As it lurched ahead, the source of the pandemonium gradually became visible. A fleet of Ford pickup trucks, painted police sky blue, was parked in a rough semicircle around an abandoned tourist bus in front of a gift shop on the south side of the street. The once gleaming white-and-gold bus was now a bombed-out hulk. Most of its windows were gone; one side was ripped open and heavily scorched; thick black smoke belched outward through the shattered windows. There were seven bodies lying on the asphalt, where they had been placed – burned, bloody and uncovered – in a disorderly row near one of the pickups.
“My God,” Laura said. “How gruesome.”
Nick squeezed her hand. “It’s been going on for years – attacks on tourists. Part of the extremists’ campaign to bring down the government. They want tourists to stay away, hoping the Egyptian economy will go down the tubes.”
“I can see how they might think twice about coming,” Laura said, then caught the look in Nick’s eye. She knew what he was thinking – I told you so – but wouldn’t say.
“Their campaign’s been pretty effective,” he did say, “even though not all of their attacks are as successful as this one appears to have been. Last I heard tourism was down about sixty percent.”
“So you see, it’s a good thing we came. Otherwise the government might have folded. You wouldn’t want us to be responsible for that, would you?”
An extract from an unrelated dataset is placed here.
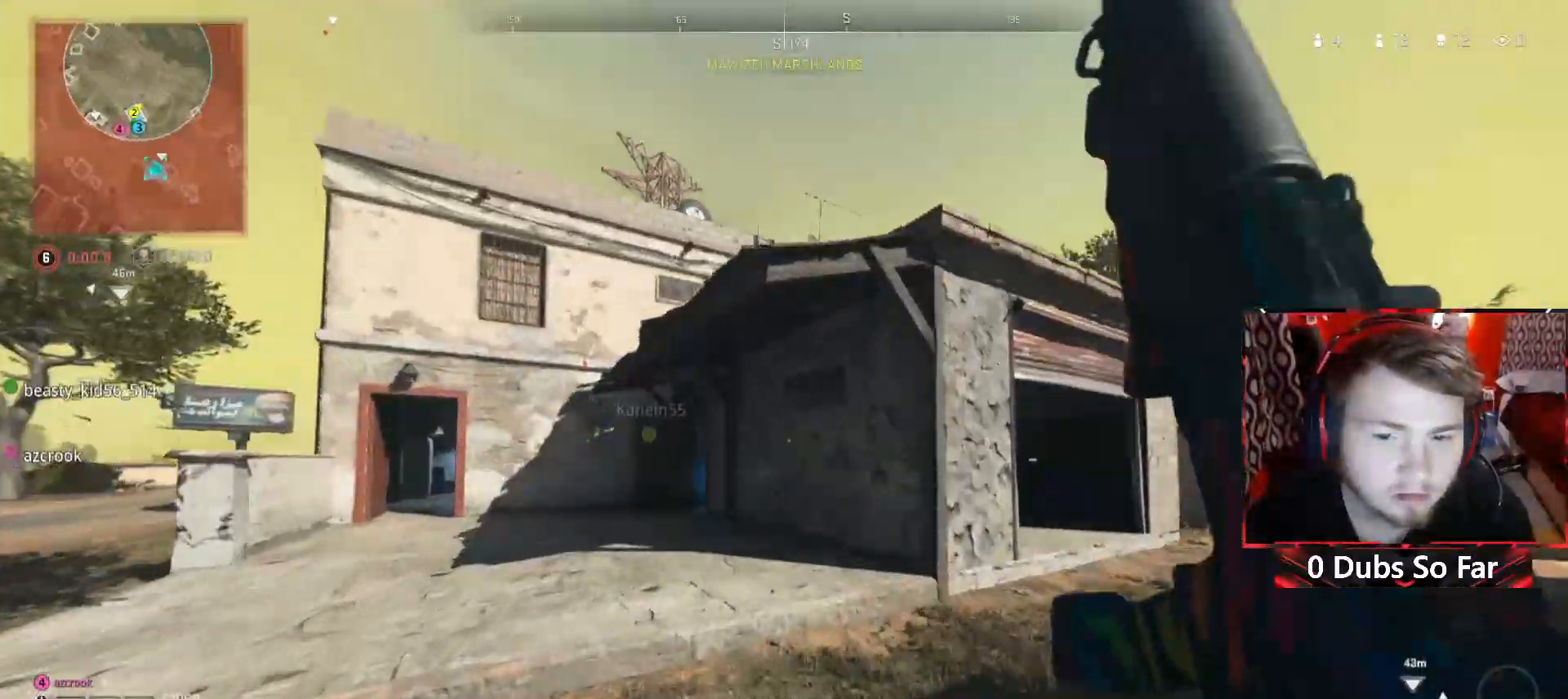
{"buttons": [], "left_stick": "up-left", "right_stick": "left", "events": [[117, "left_stick", "up-right"], [117, "right_stick", "right"], [217, "left_stick", "right"], [250, "right_stick", "center"], [317, "right_stick", "left"], [350, "left_stick", "left"], [450, "left_stick", "up-left"]]}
“We could turn this cab around and head straight back to the airport.”
Laura cocked her head and glared at him sideways. “Never! And stop being so damned protective, will you?”
Nick mouthed an exaggerated but silent “Owww” and rubbed the back of his wrist as though it had been swatted with a ruler.
Laura chuckled, knowing that in reality he’d have been shocked had she reacted any other way to the notion of turning back.
He winked at her and smiled.
She twisted her head and shoulders, watching through the rear window as the death scene faded from sight behind a curtain of humanity and a rusty dump truck that was rattling along behind their taxi.